The case analysis brings forth two essential insights. First, the current agility level of the dispensary is “Agile” which is average in relation to the Agility Labels (AL). Second seven attributes viz. transparent information flow, adequate salary and bonuses for caregivers, medical descriptions reading error, in house/nearby pathology laboratory services, technical up-gradation of dispensary equipments and facilities, minimization of patient throughput time and adequate training programme for safety practices need the attention of the management to enhance the dispensary’s agility. Though, this study deals with only one healthcare organization, the means of assessment and the findings regarding the critical attributes can be extended to other healthcare organizations. Moreover, it delineates the framework for healthcare agility assessment which would help both management and researchers in the field to extend and enrich it further.

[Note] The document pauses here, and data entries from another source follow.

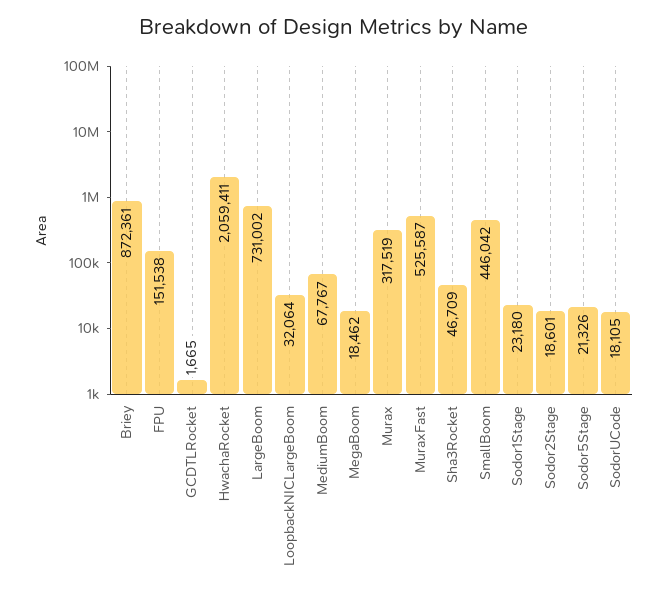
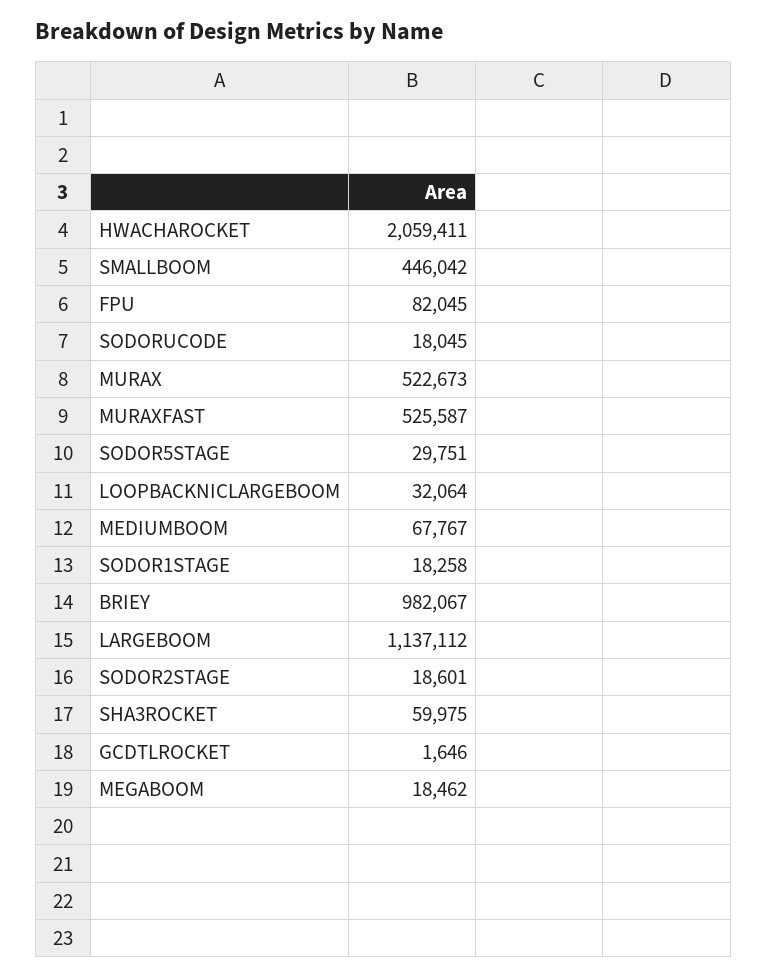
Briey: 872361 -> 982067
FPU: 151538 -> 82045
GCDTLRocket: 1665 -> 1646
LargeBoom: 731002 -> 1137112
Murax: 317519 -> 522673
Sha3Rocket: 46709 -> 59975
Sodor1Stage: 23180 -> 18258
Sodor5Stage: 21326 -> 29751
SodorUCode: 18105 -> 18045

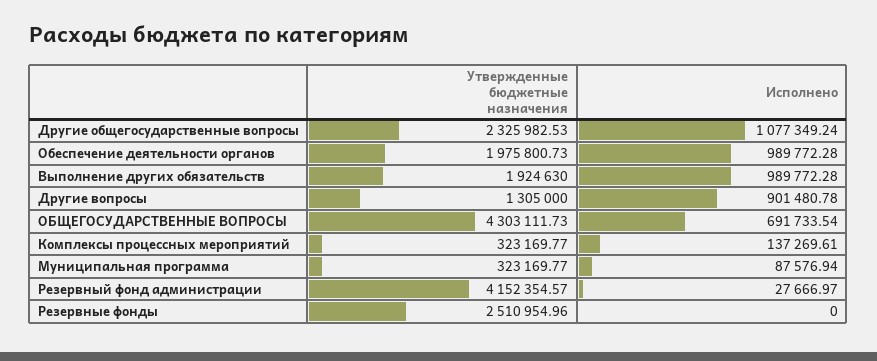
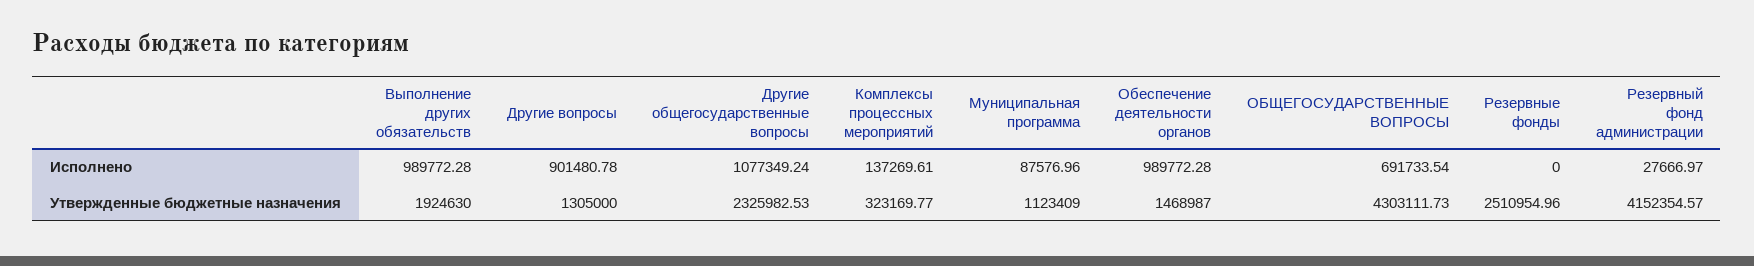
Утвержденные бюджетные назначения, Обеспечение деятельности органов: 1975800.73 -> 1468987
Утвержденные бюджетные назначения, Муниципальная программа: 323169.77 -> 1123409
Исполнено, Муниципальная программа: 87576.94 -> 87576.96

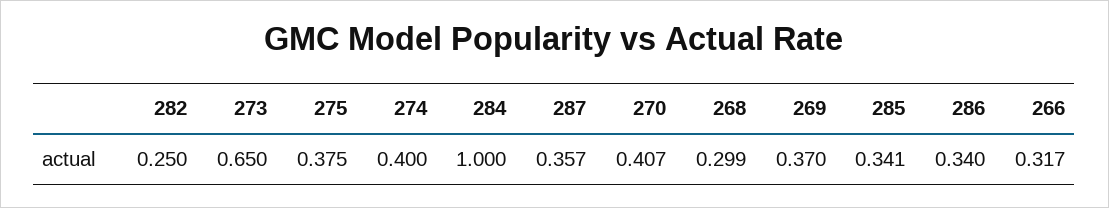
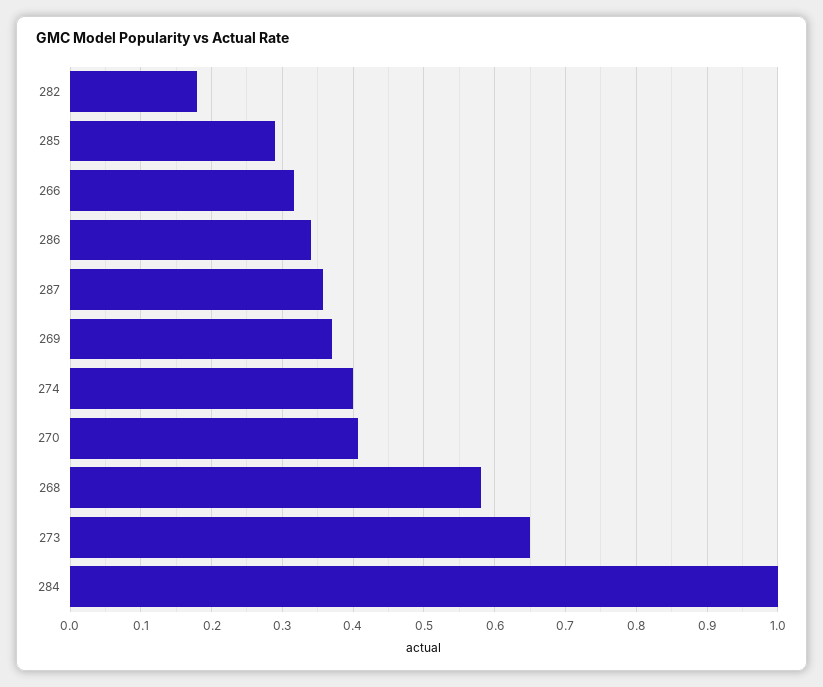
282: 0.25 -> 0.18
275: 0.375 -> none
268: 0.299 -> 0.58
285: 0.341 -> 0.29

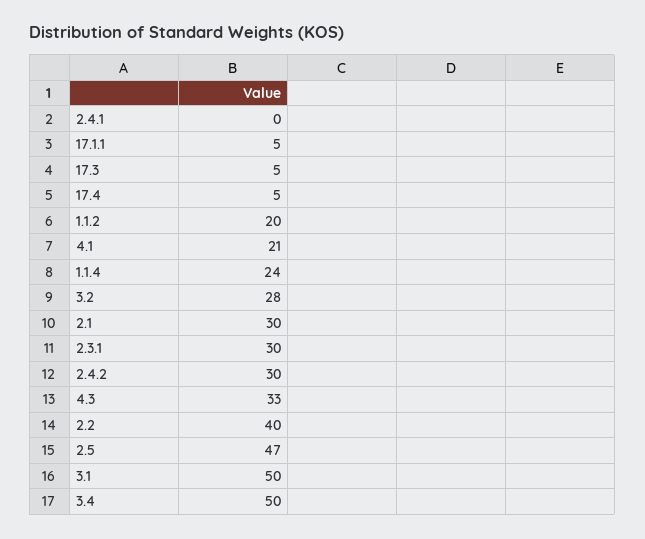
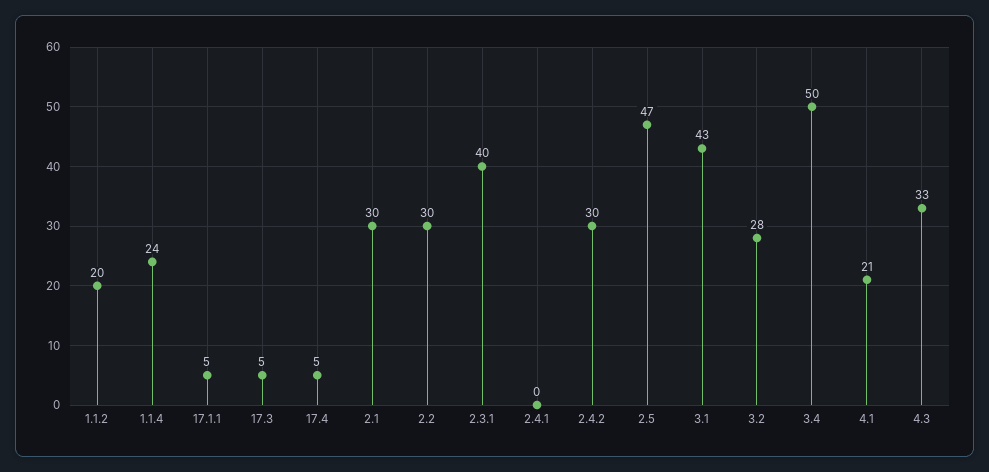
2.3.1: 30 -> 40
2.2: 40 -> 30
3.1: 50 -> 43

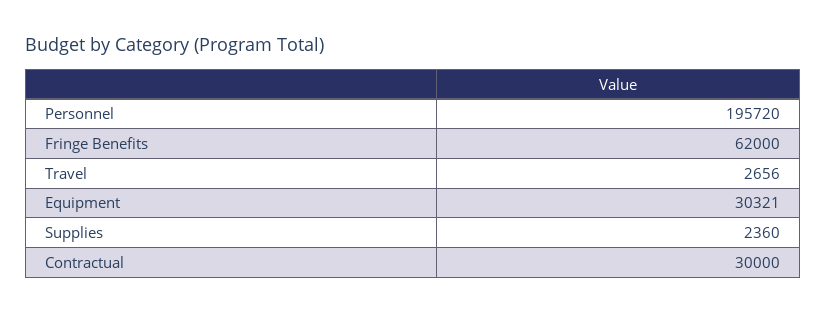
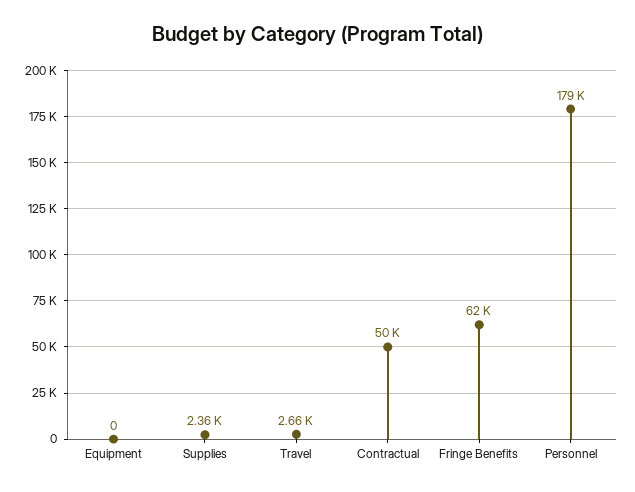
Personnel: 195720 -> 179000
Equipment: 30321 -> 0
Contractual: 30000 -> 50000

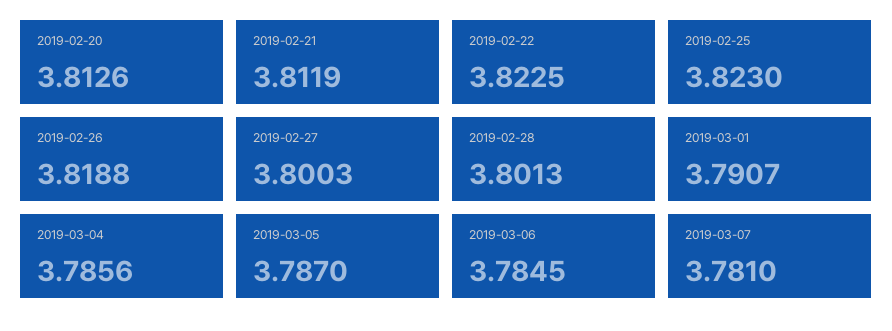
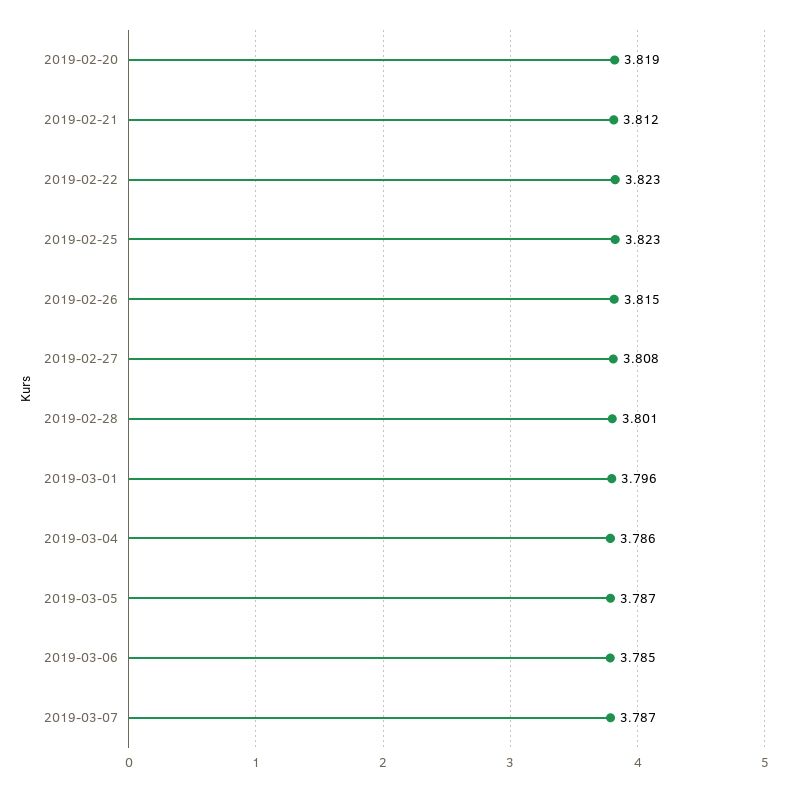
2019-02-20: 3.8126 -> 3.819
2019-02-26: 3.8188 -> 3.815
2019-02-27: 3.8003 -> 3.808
2019-03-01: 3.7907 -> 3.796
2019-03-07: 3.781 -> 3.787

In the context of university dispensary, the study recommends that the managers should conduct group meetings, circulate the minutes, review the caregiver’s feedback and discuss the management plan with all caregivers. This kind of communication would help the frontline employees to remain updated with information and plan the workflows accordingly. In addition, the management should link the incentive system to innovative and creative performances of the employees and introduce bonus for the staff on duty in festive occasions. This step would motivate the employees to be proactive and flexible while discharging the duty. Apart from this, “error in reading the medical description by the pharmacists/nurses” and “absence of in house pathology laboratory service” were found to be another set of challenges before dispensary agility. The management can address these issues by providing printed medical descriptions instead of handwritten ones and setting up a pathology laboratory inside the dispensary premises. In addition, technical up-gradation of the equipments and reduction of patient throughput time were also found to be crucial for the agile capability of the dispensary. The management should upgrade the medical equipments and allocate more doctors in peak hours. Apart from this, frequent training programs on fire safety practices and installation of smoke detectors and automatic water sprinklers would help enhance the agile performance of the dispensary. The suggestive measures recommended to the management are presented in Table 11.

Conclusions

In conclusion, this study suggests that agile concepts are beneficial for healthcare organizations both in terms of meeting the service demand which changes quickly and unpredictably and retaining its competitive advantage over other players in the field. In this context, assessment of agility plays a crucial role because it helps to understand how flexible, accommodative and responsive is the healthcare organization at present and what prevents it from being more flexible and accommodative. According to our findings transparent information flow, adequate salary and bonuses for caregivers, elimination of medical descriptions reading error, in house pathology laboratory services, technical up-gradation of medical equipments, minimization of patient throughput time and adequate training programme for safety practices are imperative for healthcare agility. However, generalizability of these findings can be obtained by replicating the study in other healthcare organizations. Therefore, we propose that future research should replicate the study in large multi-speciality hospitals in different geographical locations. Apart from this, we suggest future research to explore the cause and effect paradigm for each of the attributes discussed in the study. This would help extend the current study and enrich the body of knowledge with new insights.